HOWTO: Shared-code hosting for Moodle
Posted by Greg on 10 Mar 2008 at 03:25 pm | Tagged as: ORVSD, howto, learning management systems, planetosl, sysadmin
When I first started working with Moodle servers, one of the things that bugged me was the fact that it required a complete install of the code for every site hosted on the system. While that’s fine for most circumstances, it really did not work well in our environment where we’re looking at potentially hosting hundreds of Moodle instances. So, in the fine open source tradition of scratching an itch by finding something someone else has done, modifying it, and then sharing it with the world … I give you shared-code Moodle, OSL-style.
First, though, credit where credit is due. Martin Langhoff posted almost all of what we needed to do here. All I needed to do is expand upon it to fit our needs.
Second, what the modified code actually does:
1) config.php looks in Moodle dirroot/multisite_config for an ini file matching the server name. I.E.: fqdn.domain.org.ini
2) If found, the ini file is parsed and used to populate the Moodle $CFG
On to the code!
1) Create a directory in your Moodle wwwroot named multisite_config and make sure it’s readable by the web server
2) Create a moodledata_shared directory to hold the various sites’ moodledata directories
3) Modify the wwwroot/config.php file to look like:
<?php /// Moodle Configuration File
unset($CFG);
$CFG->dirroot = '/var/www/moodle_shared';
// Determine hostname
$hostname = $_SERVER['HTTP_HOST'];
if (isset($_ENV['HTTP_HOST'])){ // this is to support cronjobs on a per-host basis
$hostname = $_ENV['HTTP_HOST'];
}
// Load multi-site configs
$multisite_config_filename = "$CFG->dirroot/multisite_config/$hostname.ini";
if (file_exists($multisite_config_filename)) {
$sites_array = parse_ini_file($multisite_config_filename);
} else {
// Whoops! No ini found, fall back to a default Moodle host
$URL="http://default-moodle.domain.org";
header ("Location: $URL");
die("<pre>Unable to open site configuration file for '$hostname'. Has the config file been created?\n</pre>");
}
$CFG->dbtype = 'mysql';
$CFG->dbhost = $sites_array[dbhost];
$CFG->dbname = $sites_array[dbname];
$CFG->dbuser = $sites_array[dbuser];
$CFG->dbpass = $sites_array[dbpass];
$CFG->dbpersist = false;
$CFG->prefix = 'mdl_';
$CFG->wwwroot = $sites_array[wwwroot];
$CFG->dataroot = '/var/www/moodledata_shared/'.$hostname;
$CFG->admin = 'admin';
4) Create an ini file for each Moodle instance you want to host and place it in the Moodle dirroot/multisite_config/ directory. An example ini file for a fictitious template.domain.org Moodle instance:
; multisite_config.ini
[template]
dbhost = localhost
dbname = template_db_name
dbuser = template_user
dbpass = dbpassword
wwwroot = http://template.domain.org/moodle
5) Create a moodledata_shared/hostname directory for the moodledata stuff.

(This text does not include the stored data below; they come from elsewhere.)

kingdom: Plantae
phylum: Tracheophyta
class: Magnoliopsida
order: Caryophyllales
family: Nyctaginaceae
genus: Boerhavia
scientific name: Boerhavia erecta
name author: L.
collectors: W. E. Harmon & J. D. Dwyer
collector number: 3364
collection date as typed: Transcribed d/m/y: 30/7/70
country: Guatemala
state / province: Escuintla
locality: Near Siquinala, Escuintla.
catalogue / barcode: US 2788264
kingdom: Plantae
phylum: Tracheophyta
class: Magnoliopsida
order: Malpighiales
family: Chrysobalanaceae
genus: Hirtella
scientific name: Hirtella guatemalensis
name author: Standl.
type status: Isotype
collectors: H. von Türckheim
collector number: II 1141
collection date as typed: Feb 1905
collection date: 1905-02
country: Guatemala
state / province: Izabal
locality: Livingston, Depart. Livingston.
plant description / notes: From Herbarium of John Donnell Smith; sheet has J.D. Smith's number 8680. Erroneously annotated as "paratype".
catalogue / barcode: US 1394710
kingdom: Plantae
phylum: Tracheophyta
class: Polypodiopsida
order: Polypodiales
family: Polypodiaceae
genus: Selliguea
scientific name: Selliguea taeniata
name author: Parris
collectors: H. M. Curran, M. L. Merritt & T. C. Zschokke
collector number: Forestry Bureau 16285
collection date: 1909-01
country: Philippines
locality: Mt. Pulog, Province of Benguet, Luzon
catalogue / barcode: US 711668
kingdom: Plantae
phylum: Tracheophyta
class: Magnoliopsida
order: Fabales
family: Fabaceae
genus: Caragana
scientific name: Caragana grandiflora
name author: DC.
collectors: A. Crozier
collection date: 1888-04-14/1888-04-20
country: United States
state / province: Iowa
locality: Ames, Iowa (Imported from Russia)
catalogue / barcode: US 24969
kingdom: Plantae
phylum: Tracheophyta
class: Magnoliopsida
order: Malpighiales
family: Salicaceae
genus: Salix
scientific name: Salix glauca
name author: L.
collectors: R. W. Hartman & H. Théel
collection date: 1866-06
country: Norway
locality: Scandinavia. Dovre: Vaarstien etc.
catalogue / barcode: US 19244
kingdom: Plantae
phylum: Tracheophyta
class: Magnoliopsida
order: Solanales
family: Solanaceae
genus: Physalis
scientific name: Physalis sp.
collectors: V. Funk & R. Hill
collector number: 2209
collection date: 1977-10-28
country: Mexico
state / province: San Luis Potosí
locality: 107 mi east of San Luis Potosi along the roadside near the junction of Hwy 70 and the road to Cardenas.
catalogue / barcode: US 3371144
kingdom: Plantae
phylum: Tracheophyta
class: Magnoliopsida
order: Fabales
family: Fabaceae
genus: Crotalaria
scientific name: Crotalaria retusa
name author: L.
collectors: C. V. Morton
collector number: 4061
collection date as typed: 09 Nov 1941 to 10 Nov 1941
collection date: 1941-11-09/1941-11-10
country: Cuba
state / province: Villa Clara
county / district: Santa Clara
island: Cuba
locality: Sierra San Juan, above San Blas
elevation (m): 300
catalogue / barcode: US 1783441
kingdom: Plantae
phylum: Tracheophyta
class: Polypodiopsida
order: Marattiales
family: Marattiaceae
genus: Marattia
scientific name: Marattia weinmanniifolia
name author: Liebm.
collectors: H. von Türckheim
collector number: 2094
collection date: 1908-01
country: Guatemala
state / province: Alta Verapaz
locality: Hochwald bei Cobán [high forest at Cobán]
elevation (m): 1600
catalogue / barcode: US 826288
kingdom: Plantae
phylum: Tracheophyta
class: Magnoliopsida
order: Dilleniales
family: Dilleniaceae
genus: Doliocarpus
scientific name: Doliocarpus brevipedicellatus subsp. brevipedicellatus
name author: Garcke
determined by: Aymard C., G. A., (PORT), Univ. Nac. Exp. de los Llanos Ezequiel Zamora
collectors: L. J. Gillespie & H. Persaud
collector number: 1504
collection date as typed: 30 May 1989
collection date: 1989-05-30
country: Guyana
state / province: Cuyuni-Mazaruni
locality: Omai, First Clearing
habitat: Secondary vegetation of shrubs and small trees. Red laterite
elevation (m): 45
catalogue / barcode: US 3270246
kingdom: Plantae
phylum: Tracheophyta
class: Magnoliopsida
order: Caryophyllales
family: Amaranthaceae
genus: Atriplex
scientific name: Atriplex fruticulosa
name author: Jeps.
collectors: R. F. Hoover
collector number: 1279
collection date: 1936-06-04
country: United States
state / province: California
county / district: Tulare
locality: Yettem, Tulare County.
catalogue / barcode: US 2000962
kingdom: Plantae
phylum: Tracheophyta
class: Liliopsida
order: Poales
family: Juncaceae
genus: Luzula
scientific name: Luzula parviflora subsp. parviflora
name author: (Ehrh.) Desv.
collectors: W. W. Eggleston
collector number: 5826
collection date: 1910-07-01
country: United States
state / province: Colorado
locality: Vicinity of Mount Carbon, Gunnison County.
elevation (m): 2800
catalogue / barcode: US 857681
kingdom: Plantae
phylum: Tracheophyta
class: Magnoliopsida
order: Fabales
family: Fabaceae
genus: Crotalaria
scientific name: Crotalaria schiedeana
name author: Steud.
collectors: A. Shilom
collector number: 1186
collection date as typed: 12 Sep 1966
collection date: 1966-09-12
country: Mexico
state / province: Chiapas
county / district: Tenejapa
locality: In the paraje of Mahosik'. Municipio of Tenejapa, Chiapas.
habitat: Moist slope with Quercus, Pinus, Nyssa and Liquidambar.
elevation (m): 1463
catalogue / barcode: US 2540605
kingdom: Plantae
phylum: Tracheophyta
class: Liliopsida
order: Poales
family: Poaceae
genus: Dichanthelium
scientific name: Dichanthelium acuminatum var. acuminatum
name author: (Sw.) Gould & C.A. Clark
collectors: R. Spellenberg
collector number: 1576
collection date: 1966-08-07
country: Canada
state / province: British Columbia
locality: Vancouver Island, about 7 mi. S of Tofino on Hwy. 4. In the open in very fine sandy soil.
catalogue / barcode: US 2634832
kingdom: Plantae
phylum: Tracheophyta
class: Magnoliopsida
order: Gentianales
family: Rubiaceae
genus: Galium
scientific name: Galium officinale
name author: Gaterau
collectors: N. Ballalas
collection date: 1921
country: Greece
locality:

I have a canned mysqldump file I use to create new Moodle sites instead of using the GUI (along with an automated system to create the databases and generate the ini files, but that’s a topic for another post another time). Since I wanted to avoid creating a vhost for every Moodle instance and having to bounce Apache every time I add a new one, I set up a wildcard domain to point at the moodle_shared webroot. But this should work equally well with explicitly-defined Apache vhosts.
Todo:
1) Modify the GUI config to have it write the ini files directly.
2) Look into having site-specific modules. As it stands right now, all sites get the same modules. So far we haven’t run into module conflicts or sites wanting customized versions of modules, but I expect it’s only a matter of time.
3) Performance and scaling testing. This seems to work well enough with the approximately 50 low traffic sites I’m running now, but I’m not sure how much of a penalty the reading and parsing of the ini file imposes. It may not scale well on high traffic sites.
3a) Not sure how well this might be adapted to a multi-server or clustered environment.

I doubt loading one config file is going to be the bottleneck on any moderately-loaded Moodle host — the number of PHP source files being parsed on any page load is probably in the dozens, so unless you’re doing heavy bytecode caching, that little INI file will be a drop in the bucket in terms of I/O.
If it does become a bottleneck, though, you could always have Apache do the work for you, and add the configuration flags for each vhost as environment variables using rewrite directives. It does mean that your site provisioning process has to include generating an Apache config fragment for each vhost, but that also gives you a natural place to hang any other per-site options that should be handled at the web server.
Moving the database config into the web server setup would also have the (arguably minor) advantage of not requiring the web server effective UID to be able to read all the database passwords from disk. The Apache config stage happens before it drop root privs, so only root needs to be able to read and write the configuration fragments.